Here’s some technical talk about this weed killer from NZ’s gardening guru Dale Harvey …
“Soda Ash (Sodium Carbonate) =Na2CO3 which breaks down naturally into Na2O (Sodium Oxide) = a salt and CO3 (an unstable compound) that quickly becomes CO2 (Carbon Dioxide) and O (Oxygen).
When mixed with water the chemistry becomes Na2CO3 + H2O = 2NaOH + CO2 or Sodium Hydroxide plus Carbon Dioxide.
Sodium Hydroxide is a strong alkaline base salt that can raise soil pH to as high a 9.8, pH 7 is neutral and most plants will not tolerate a pH higher than 9.0-10.0 thus making your weed killer from soda ash and water will salt the land and raise the soil pH at least temporarily enough to eliminate most weeds and noxious roots”
Put the soda ash into your bucket or sprayer then add enough warm water to make it up to 1.5 litres, make sure all of the soda ash dissolves into the water then add the dish wash liquid and mix to combine.

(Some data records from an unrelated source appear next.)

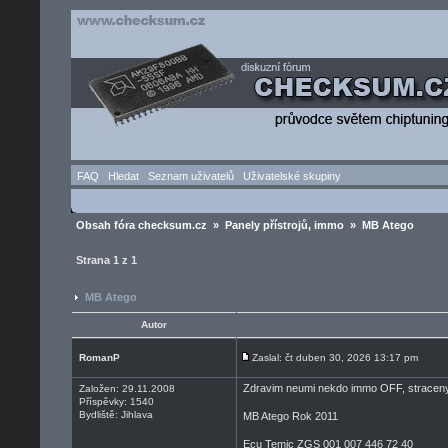
FAQ
Hledat
Seznam uživatelů
Uživatelské skupiny
Obsah fóra checksum.cz
»
Panely přístrojů, immo
» MB Atego
Strana
1
z
1
MB Atego
Autor
RomanP
Zaslal: čt duben 30, 2026 13:17 pm
Zdravim neumi nekdo immo OFF, straceny k
Založen: 29.11.2008
Příspěvky: 1540
Bydliště: Jihlava
MB Atego Rok 2011
Ecu Temic ZGS 001 007 446 72 40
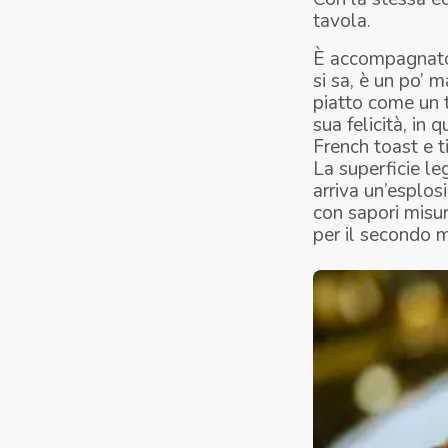
tavola.
È accompagnato 
si sa, è un po’ 
piatto come un t
sua felicità, in 
French toast e t
La superficie le
arriva un’esplos
con sapori misur
per il secondo m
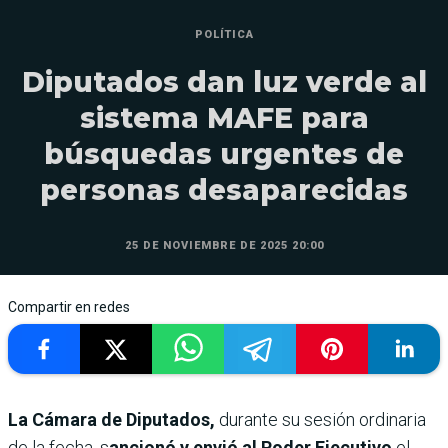
POLÍTICA
Diputados dan luz verde al
sistema MAFE para
búsquedas urgentes de
personas desaparecidas
25 DE NOVIEMBRE DE 2025 20:00
Compartir en redes
La Cámara de Diputados,
durante su sesión ordinaria
de la fecha, s
ancionó y envió al Poder Ejecutivo
el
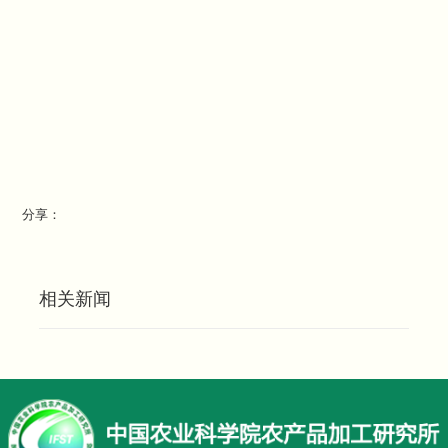
分享：
相关新闻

Spray or pour on weeds on a fine, dry day and leave. The longer this solution remains on the noxious plants, the better its effect, the dish wash will help the solution stick.
This mixture will only keep for about a week so only make what you are going to use. It will go hard if left for too long.
Soda ash can also be used straight as a dry powder sprinkled between paving stones, on tiles or concrete. broom it in and add a sprinkle of water, then leave.